The ‘Forrester flywheel’ summarizes common problems in supply chains (Towill, 1996). In business, stock levels incur space and wastage costs so must be kept low; but if stocks run out, delays in restocking mean lost sales. In response to fluctuations in demand (synaptic input) the business can alter manufacture (synthesis) and moderate supply (secretion) by moderating price levels (stimulus-secretion coupling). Management needs to link manufacturing (synthesis) to sales (secretion); to link stock (stores) levels to a given variability of demand (expected variability of physiological challenge) for given delays in the system; and to ration supply by raising prices. The business must minimise the risks of losses associated with either running out of stock (hypernatraemia) or overstocking.

Fig. 4

The vasopressin cell population receives synaptic input from osmoreceptor neurons, and intercommunicates via dendritic release. Each cell body has its own release terminal where vesicles are released into the bloodstream. The lower panel shows varied plausible network topologies, making use of dendritic signals; a common population signal, overlapping local signal pools (similar to the oxytocin network of Rossoni et al., 2008), and the two combined.

Fig. 5

Three major post spike potentials, the HAP, the AHP and the DAP shape the cells’ electrical activity. The hazard, with model fitted to cell, shows how excitability changes post-spike, with shape determined by these post spike potentials (Sabatier et al., 2004). The large magnitude but fast decaying HAP generates the initial refractory period.

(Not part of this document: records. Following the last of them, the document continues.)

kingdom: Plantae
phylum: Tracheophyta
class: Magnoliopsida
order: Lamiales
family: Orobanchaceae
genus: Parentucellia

The DAP generates the following peak in excitability which gradually falls to a plateau.

Fig. 6

Testing parameter sensitivity (post-spike excitability parameters). We tested each parameter with 10% changes starting with the fit in Table 1. Here we show the spiking pattern and hazard functions for the changes which showed the greatest variation based on the chi square fit measure comparing the model generated hazard function to the in vivo data. Each run uses the same randomly generated synaptic input. The control data uses the fitted Table 1 parameters.

Fig. 7

Testing parameter sensitivity (bursting mechanism parameters) as in Fig. 6. Changes in parameter D_cap, which corresponds to the maximal conductance of the slow DAP, show the greatest variation in the hazard function and spiking pattern, with a larger value causing a higher magnitude post-spike depolarisation and resulting longer burst duration.